SELECTED EXTRACT
USACO Section5.3 Milk Measuring (milk4)

Problem Summary

Given the volume of the big bottle (Q) and the volumes of P pails (p[1],p[2],…,p[P]), which are all integers, find the minimal sets of pails Farmer John needs to buy in order to measure out Q quarts of milk.

Solution

This problem can be solved using DP, but it would be relatively hard to analysis and implement.

Instead, I used iterative deepening depth-first search (IDDFS). It is very easy to understand, and the coding is quiet simple, too.

Code

#include <iostream>
#include <fstream>

using namespace std;
const int maxn = 102;
const int maxm = 20020;

int n,m,pail[maxn];

int ans;
bool avaliable[maxn];
int now[maxn],best[maxn];

void update(int new_ans)

WHAT YOU WILL DO
• 1. Render the stretch of the listing from the line containing "El Programa" through the line containing "Leer más..." as a Markdown table with the columns Row and Line, leaving out any blank lines.
• 2. Pick up the Milk Measuring solution write-up where it stops and keep writing it.
The listing below is unrelated to the USACO write-up above.

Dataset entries
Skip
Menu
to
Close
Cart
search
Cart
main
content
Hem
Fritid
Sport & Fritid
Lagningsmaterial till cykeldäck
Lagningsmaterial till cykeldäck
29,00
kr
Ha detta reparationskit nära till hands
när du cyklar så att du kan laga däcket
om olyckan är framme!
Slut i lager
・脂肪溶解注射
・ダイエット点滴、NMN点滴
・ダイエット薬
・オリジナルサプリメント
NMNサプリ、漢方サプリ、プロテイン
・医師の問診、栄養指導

---

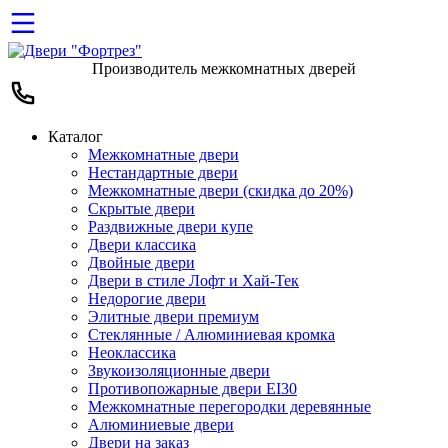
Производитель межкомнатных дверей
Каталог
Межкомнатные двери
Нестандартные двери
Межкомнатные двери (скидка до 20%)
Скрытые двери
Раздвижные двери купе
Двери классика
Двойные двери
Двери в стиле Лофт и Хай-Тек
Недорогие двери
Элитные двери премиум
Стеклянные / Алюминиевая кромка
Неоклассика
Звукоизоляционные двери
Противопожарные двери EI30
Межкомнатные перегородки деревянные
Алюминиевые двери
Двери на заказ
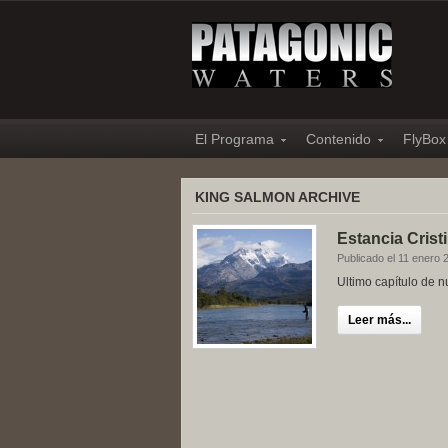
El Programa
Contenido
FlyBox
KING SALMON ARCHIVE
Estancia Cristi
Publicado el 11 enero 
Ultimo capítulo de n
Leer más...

ANSWERS TO THE TASKS
• 1.
| Row | Line |
|---|---|
| 1 | El Programa |
| 2 | Contenido |
| 3 | FlyBox |
| 4 | KING SALMON ARCHIVE |
| 5 | Estancia Cristi |
| 6 | Publicado el 11 enero  |
| 7 | Ultimo capítulo de n |
| 8 | Leer más... |

• 2.
{
	bool flag=false;

	if(ans<0)
	{
		ans=new_ans;
		flag=true;
	}

	if(!flag)
		for(int i=1;i<=ans;i++)
		{
			if(best[i]>now[i])
			{
				flag=true;
				break;
			}
			else
			if(best[i]<now[i])
				break;
		}

	if(flag)
		for(int i=1;i<=ans;i++)
			best[i]=now[i];
}

void dfs(int cur,int rest,int depth,int max_depth)
{
	if(depth>max_depth)
	{
		if(rest==0)
			update(max_depth);

		return;
	}

	if(cur>n || rest<pail[cur]) return;

	now[depth]=cur;
	for(int i=1;i<=rest/pail[cur];i++)
		dfs(cur+1,rest-i*pail[cur],depth+1,max_depth);

	dfs(cur+1,rest,depth,max_depth);
}

int main()
{
	fstream fin("milk4.in",ios::in);
	fstream fout("milk4.out",ios::out);

	fin>>m>>n;
	for(int i=1;i<=n;i++) fin>>pail[i];

	fin.close();

	for(int i=1;i<n;i++)
		for(int j=1;j<=n-i;j++)
			if(pail[j]>pail[j+1])
			{
				int tmp=pail[j];
				pail[j]=pail[j+1];
				pail[j+1]=tmp;
			}

	ans=-1;
	for(int lim=1;lim<=n;lim++)
	{
		dfs(1,m,1,lim);
		if(ans>0)
			break;
	}

	fout<<ans;
	for(int i=1;i<=ans;i++)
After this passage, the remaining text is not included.